Artist

Bombay Bicycle Club

Genre: Alt / Indie ,Indie Rock
Origin: U.S.A
Active: 2019 - Present,2005 - 2016
Listen on Coda
Hailing from North London, the guitar-oriented indie rock group Bombay Bicycle Club first attracted widespread notice from both reviewers and audiences upon unveiling their opening album I Had the Blues But I Shook Them Loose in 2009. Their approach fused alluring, echo-drenched post-punk textures with buoyant, rhythmically inventive eccentricities that called to mind Orange Juice, Bloc Party, and Vampire Weekend, securing lasting favor among critics while they kept evolving through electronic and dance touches on the 2011 album A Different Kind of Fix and worldwide inspirations on 2014’s So Long, See You Tomorrow. After a three-year break, the band returned with Everything Else Has Gone Wrong, shaping refined post-punk numbers that examined middle age and worldwide unrest. Dry wit plus appearances from Damon Albarn, Holly Humberstone, and further guests distinguished their 2023 effort My Big Day.

The lineup of singer and guitarist Jack Steadman, guitarist Jamie MacColl, drummer Suren de Saram, and bassist Ed Nash first assembled in Crouch End during 2005, when Steadman, MacColl, and Saram were still enrolled at University College School alongside future members of Cajun Dance Party. Initially operating as the Canals, they cycled through several names across the next twelve months before Nash joined in 2006, prompting the choice of Bombay Bicycle Club after an Indian restaurant chain. Entry into Virgin Mobile’s “Road to V” battle-of-the-bands competition soon propelled the quartet from relative anonymity to one of Britain’s most discussed indie acts that year. Victory in the contest, previously claimed by Young Knives among others, earned them an opening slot at V Festival that August.

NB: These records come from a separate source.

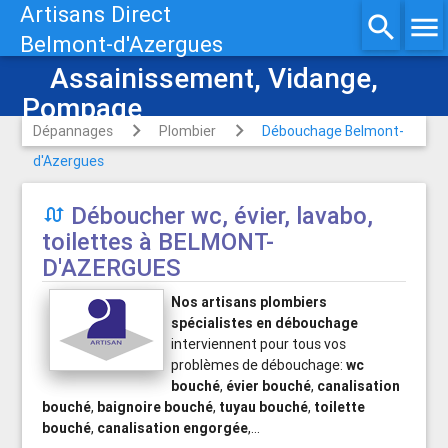
Artisans Direct
search
menu
Belmont-d'Azergues
Assainissement, Vidange,
Pompage
Dépannages
Plombier
Débouchage Belmont-
d'Azergues
Déboucher wc, évier, lavabo,

toilettes à BELMONT-
D'AZERGUES
Nos artisans plombiers
spécialistes en débouchage
interviennent pour tous vos
problèmes de débouchage:
wc
bouché
,
évier bouché
,
canalisation
bouché
,
baignoire bouché
,
tuyau bouché
,
toilette
bouché
,
canalisation engorgée
,...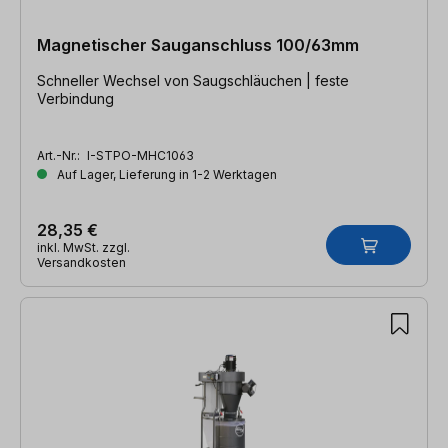
Magnetischer Sauganschluss 100/63mm
Schneller Wechsel von Saugschläuchen | feste
Verbindung
Art.-Nr.:
I-STPO-MHC1063
Auf Lager, Lieferung in 1-2 Werktagen
28,35 €
inkl. MwSt. zzgl.
Versandkosten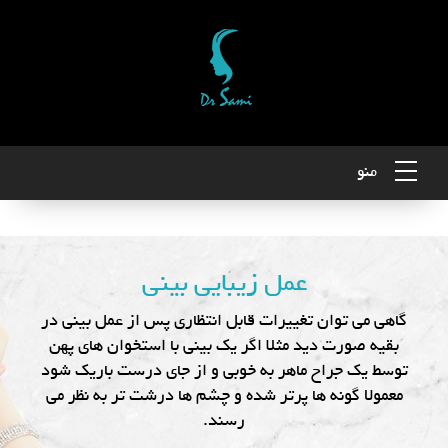
منو
عمل زیبایی بینی
گاهی می توان تغییرات قابل انتظاری پس از عمل بینی در
بقیه صورت دید مثلا اگر یک بینی با استخوان های پهن
توسط یک جراح ماهر به خوبی و از جای درست باریک شود
معمولا گونه ها پرتر شده و چشم ها درشت تر به نظر می
رسند.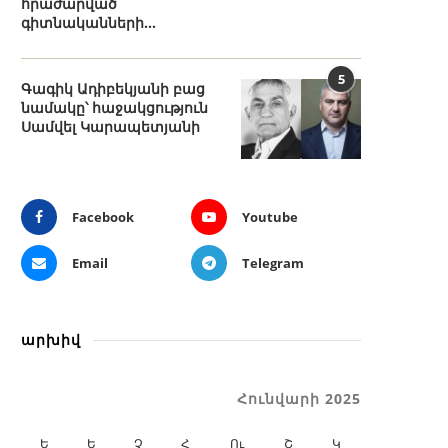
հրաժարված
գիտնականների...
5
Գագիկ Ադիբեկյանի բաց
նամակը՝ հաջակցություն
Սամվել Կարապետյանի
Facebook
Youtube
Email
Telegram
արխիվ
Հունվարի 2025
Ե
Ե
Չ
Հ
Ու
Շ
Կ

Multiple major-label proposals arrived, yet the band elected to issue their earliest recording on their own Mmm... imprint. Crafted with producer Jim Abiss, previously linked to Arctic Monkeys, the debut EP The Boy I Used to Be surfaced in February 2007 and earned positive notices, especially from NME. A second EP, How We Are, followed that October and entered at number two on the U.K. indie singles chart. After finishing upper secondary school the next June, the musicians spent the summer promoting the Young and Lost Club single “Evening/Morning” amid extensive U.K. dates. Reuniting with Abiss, they tracked their first full-length at Konk Studios that autumn.

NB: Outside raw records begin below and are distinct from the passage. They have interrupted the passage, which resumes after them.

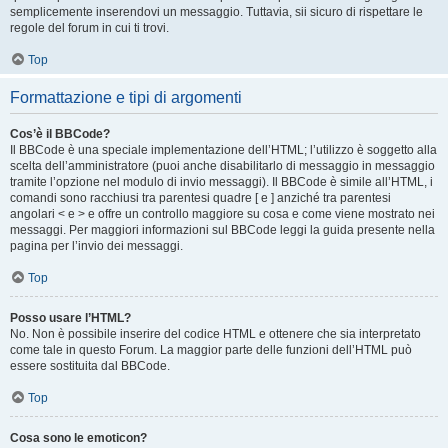
semplicemente inserendovi un messaggio. Tuttavia, sii sicuro di rispettare le
regole del forum in cui ti trovi.
Top
Formattazione e tipi di argomenti
Cos’è il BBCode?
Il BBCode è una speciale implementazione dell’HTML; l’utilizzo è soggetto alla
scelta dell’amministratore (puoi anche disabilitarlo di messaggio in messaggio
tramite l’opzione nel modulo di invio messaggi). Il BBCode è simile all’HTML, i
comandi sono racchiusi tra parentesi quadre [ e ] anziché tra parentesi
angolari < e > e offre un controllo maggiore su cosa e come viene mostrato nei
messaggi. Per maggiori informazioni sul BBCode leggi la guida presente nella
pagina per l’invio dei messaggi.
Top
Posso usare l’HTML?
No. Non è possibile inserire del codice HTML e ottenere che sia interpretato
come tale in questo Forum. La maggior parte delle funzioni dell’HTML può
essere sostituita dal BBCode.
Top
Cosa sono le emoticon?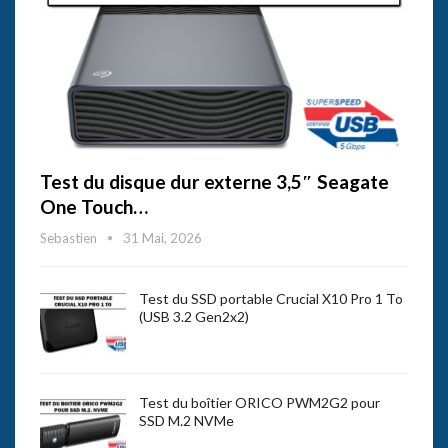
Test du disque dur externe 3,5″ Seagate
One Touch…
Sebastien
31 Mai, 2026
Test du SSD portable Crucial X10 Pro 1 To
(USB 3.2 Gen2x2)
Test du boîtier ORICO PWM2G2 pour
SSD M.2 NVMe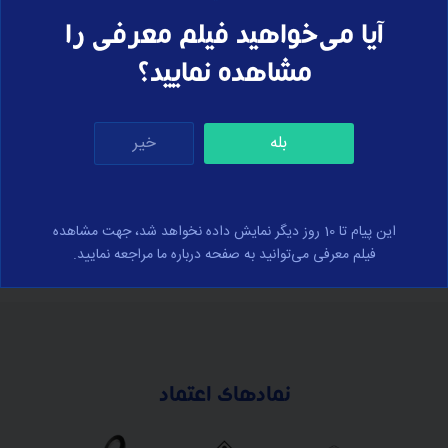
زاویه و واحدهای اندازه‌ گیری
مثلثات
آیا می‌خواهید فیلم معرفی را
مشاهده نمایید؟
بله
خیر
برای ارسال نظر وارد سایت شوید
ورود
این پیام تا 10 روز دیگر نمایش داده نخواهد شد، جهت مشاهده
فیلم معرفی می‌توانید به صفحه درباره ما مراجعه نمایید.
نمادهای اعتماد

Island Records secured the group as 2008 closed; their first long-player for the label, I Had the Blues But I Shook Them Loose, appeared the subsequent summer and garnered acclaim that helped secure the Best New Band prize at the 2010 NME Awards. July 2010 brought the sophomore release Flaws, an acoustic set recorded with instruments unplugged and including a version of Joanna Newsom’s “Swansea.” The following year they restored electric instrumentation on the Abiss-produced A Different Kind of Fix, whose atmospheric dance-leaning opening track was “Shuffle.”

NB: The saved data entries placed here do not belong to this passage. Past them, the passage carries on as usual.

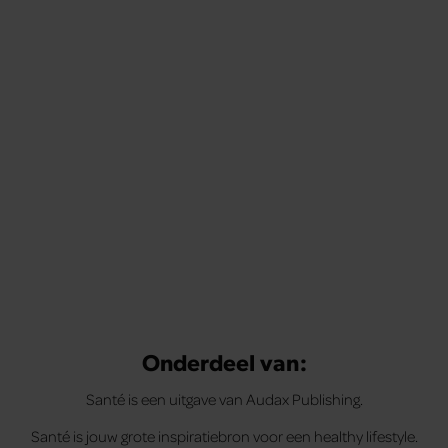
Tips om je lekker in je vel te voelen
Met de Santé nieuwsbrief ontvang je elke week
tips om je energiek, ontspannen en in balans
te voelen.
Onderdeel van:
Santé is een uitgave van Audax Publishing.
Santé is jouw grote inspiratiebron voor een healthy lifestyle.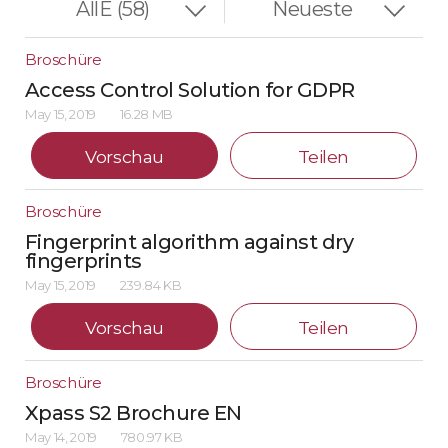
Broschüre
Access Control Solution for GDPR
May 15, 2019
16.28 MB
Vorschau
Teilen
Broschüre
Fingerprint algorithm against dry
fingerprints
May 15, 2019
239.84 KB
Vorschau
Teilen
Broschüre
Xpass S2 Brochure EN
May 14, 2019
780.97 KB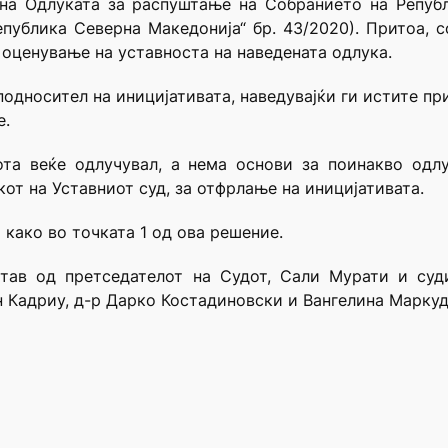
 на Одлуката за распуштање на Собранието на Републ
епублика Северна Македонија“ бр. 43/2020). Притоа, с
 оценување на уставноста на наведената одлука.
подносител на иницијативата, наведувајќи ги истите пр
е.
ота веќе одлучувал, а нема основи за поинакво одл
кот на Уставниот суд, за отфрлање на иницијативата.
 како во точката 1 од ова решение.
тав од претседателот на Судот, Сали Мурати и суди
 Кадриу, д-р Дарко Костадиновски и Вангелина Маркуд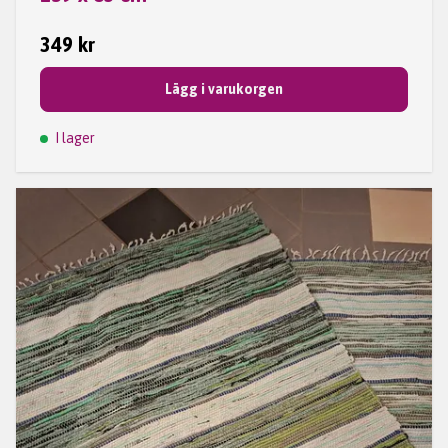
349 kr
Lägg i varukorgen
I lager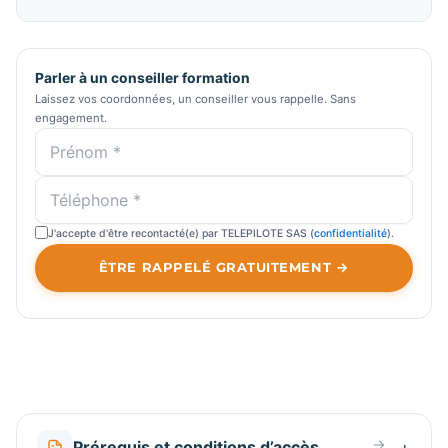
Parler à un conseiller formation
Laissez vos coordonnées, un conseiller vous rappelle. Sans
engagement.
J'accepte d'être recontacté(e) par TELEPILOTE SAS (
confidentialité
).
ÊTRE RAPPELÉ GRATUITEMENT →
Prérequis et conditions d’accès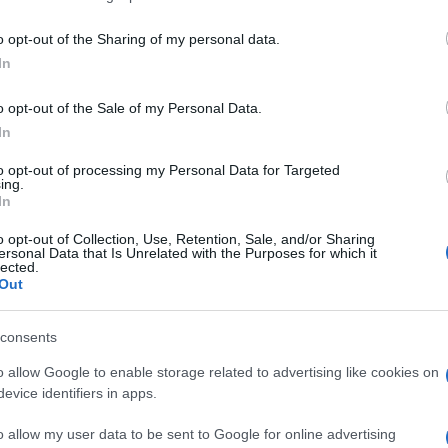
including but not limited to your visit or usage behaviour. You may click 
 to Google and its third-party tags to use your data for below specifi
o opt-out of the Sharing of my personal data.
ogle consent section.
In
o opt-out of the Sale of my Personal Data.
In
to opt-out of processing my Personal Data for Targeted
ing.
In
o opt-out of Collection, Use, Retention, Sale, and/or Sharing
ersonal Data that Is Unrelated with the Purposes for which it
lected.
Out
ti preferite
consents
o allow Google to enable storage related to advertising like cookies on
evice identifiers in apps.
o allow my user data to be sent to Google for online advertising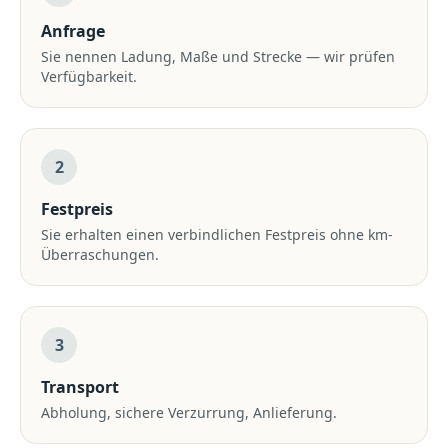
Anfrage
Sie nennen Ladung, Maße und Strecke — wir prüfen
Verfügbarkeit.
2
Festpreis
Sie erhalten einen verbindlichen Festpreis ohne km-
Überraschungen.
3
Transport
Abholung, sichere Verzurrung, Anlieferung.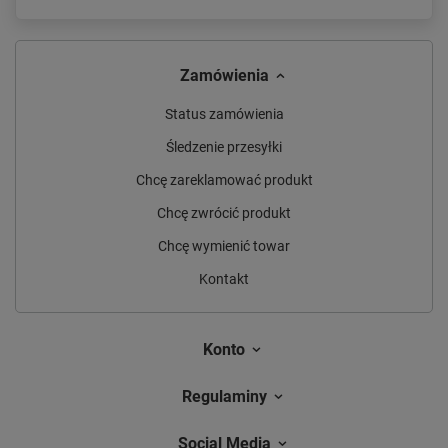
Zamówienia
Status zamówienia
Śledzenie przesyłki
Chcę zareklamować produkt
Chcę zwrócić produkt
Chcę wymienić towar
Kontakt
Konto
Regulaminy
Social Media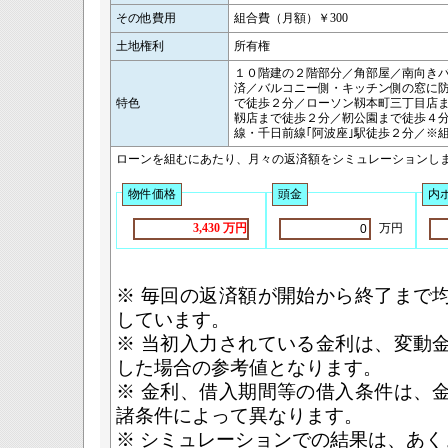
その他費用
組合費（月額）￥300
土地権利
所有権
１０階建の２階部分／角部屋／南向きバ
済／バルコニー側・キッチン側の窓に
特色
で徒歩２分／ローソン靱本町三丁目店
靱店まで徒歩２分／靭公園まで徒歩４
線・千日前線｢阿波座｣駅徒歩２分／※
ローンを組むにあたり、月々の返済額をシミュレーションし
物件価格
頭金
内
万円
3,430 万円
※ 毎回の返済額が開始から終了まで
しています。
※ 当初入力されている金利は、変動
した場合の参考値となります。
※ 金利、借入期間等の借入条件は、
諸条件によって異なります。
※ シミュレーションでの結果は、あ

The hypnotic So Long, See You Tomorrow arrived in 2014, its material shaped by Steadman’s travels across Europe and India; the album topped the Billboard Heatseekers Albums chart and reached number 14 on the Alternative Albums chart. A supporting tour concluded before the quartet entered an open-ended hiatus in 2016 to pursue individual work. Nash issued the solo album The Pace of the Passing under the name Toothless the next year, while Steadman launched the Mr. Jukes project with the LP God First.

Reconvening later, Bombay Bicycle Club unveiled their fifth studio album Everything Else Has Gone Wrong in January 2020. Steadman and John Congleton produced the set, which contemplated aging into middle age along with anxieties over conflict, the climate, and societal divisions. Led by the affecting single “Eat, Sleep, Wake (Nothing But You),” it peaked at number four on the U.K. Albums Chart. A companion acoustic EP titled Two Lives, captured at Steadman’s residence, followed that July.

June 2023 saw the release of the dryly satirical single and title track “My Big Day,” previewing their sixth album. Issued that October, My Big Day again placed Steadman at the production helm, with supplementary production by Paul Epworth and mixing by Dave Fridmann; guest contributions came from Blur’s Damon Albarn, Holly Humberstone, Jay Som, and others.